Si tratta di una novità di rilievo che tocca da vicino il personale sanitario, ma con alcune importanti distinzioni e tutele per chi svolge mansioni classificate come “gravose” o “usuranti”.
L’aumento generale: chi è coinvolto?
Secondo quanto stabilito dal decreto direttoriale del 19 dicembre 2025 e dalla Legge di Bilancio 2026, i requisiti di accesso alla pensione subiranno un incremento progressivo:
- Per l’anno 2027: l’aumento sarà di 1 mese.
- Per l’anno 2028: l’incremento salirà a 3 mesi complessivi.
Questo significa che, per la generalità dei lavoratori, l’età per la pensione di vecchiaia passerà dagli attuali 67 anni a 67 anni e 1 mese nel 2027, per poi arrivare a 67 anni e 3 mesi nel 2028.
Focus Sanità: le tutele per le “attività gravose”.
Una notizia fondamentale per molti Infermieri e OSS riguarda l’esclusione da questi aumenti per chi svolge attività gravose. Molte professioni sanitarie rientrano infatti nell’elenco delle attività caratterizzate da un impegno tale da rendere particolarmente difficoltoso e rischioso il loro svolgimento in modo continuativo.
Chi non subisce l’aumento?
L’adeguamento alla speranza di vita per il 2027-2028 non si applica ai lavoratori che soddisfano questi requisiti:
- Svolgimento dell’attività: aver svolto una professione gravosa per almeno 7 anni negli ultimi 10, oppure per almeno 6 anni negli ultimi 7.
- Contributi: possedere un’anzianità contributiva di almeno 30 anni.
Per questi professionisti, il requisito anagrafico per la pensione di vecchiaia rimane bloccato a 66 anni e 7 mesi (non subendo nemmeno i precedenti aumenti legati alla speranza di vita).

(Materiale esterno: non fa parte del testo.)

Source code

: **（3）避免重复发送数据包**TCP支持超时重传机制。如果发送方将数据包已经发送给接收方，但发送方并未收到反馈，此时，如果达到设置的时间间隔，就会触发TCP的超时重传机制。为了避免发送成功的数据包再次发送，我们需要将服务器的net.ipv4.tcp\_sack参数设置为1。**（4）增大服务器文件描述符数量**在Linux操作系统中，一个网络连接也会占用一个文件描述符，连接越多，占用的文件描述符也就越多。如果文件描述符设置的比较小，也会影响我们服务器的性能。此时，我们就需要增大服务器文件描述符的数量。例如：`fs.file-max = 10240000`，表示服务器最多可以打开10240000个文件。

Pensione Anticipata e Lavoratori Precoci.
Novità arrivano anche per chi punta alla pensione anticipata:
- Requisito contributivo standard: per il 2027 serviranno 42 anni e 11 mesi di contributi per gli uomini (41 e 11 mesi per le donne); nel 2028 si passerà a 43 anni e 1 mese per gli uomini e 42 anni e 1 mese per le donne.
- Lavoratori Precoci: chi ha iniziato a lavorare prima dei 19 anni (almeno 12 mesi di contributi effettivi) e appartiene a categorie protette potrà accedere alla pensione con 41 anni e 1 mese nel 2027 e 41 anni e 3 mesi nel 2028. Anche in questo caso, chi svolge mansioni gravose è esentato dall’incremento.
Tempi di decorrenza (Finestre mobili).
Attenzione ai tempi di erogazione del primo assegno. Per i trattamenti liquidati a carico delle casse della sanità (come la CPS), la circolare conferma che la decorrenza scatta:
- 7 mesi dopo la maturazione dei requisiti, se raggiunti entro il 31 dicembre 2027.
- 9 mesi dopo la maturazione, se raggiunti a partire dal 1° gennaio 2028.
Cosa fare ora?
Data la complessità della norma e le specifiche eccezioni per il comparto sanitario, il consiglio per Infermieri e OSS è di verificare la propria posizione contributiva e consultare un patronato per accertare se la propria specifica mansione rientri tra quelle “gravose” esentate dagli aumenti del biennio 2027-2028.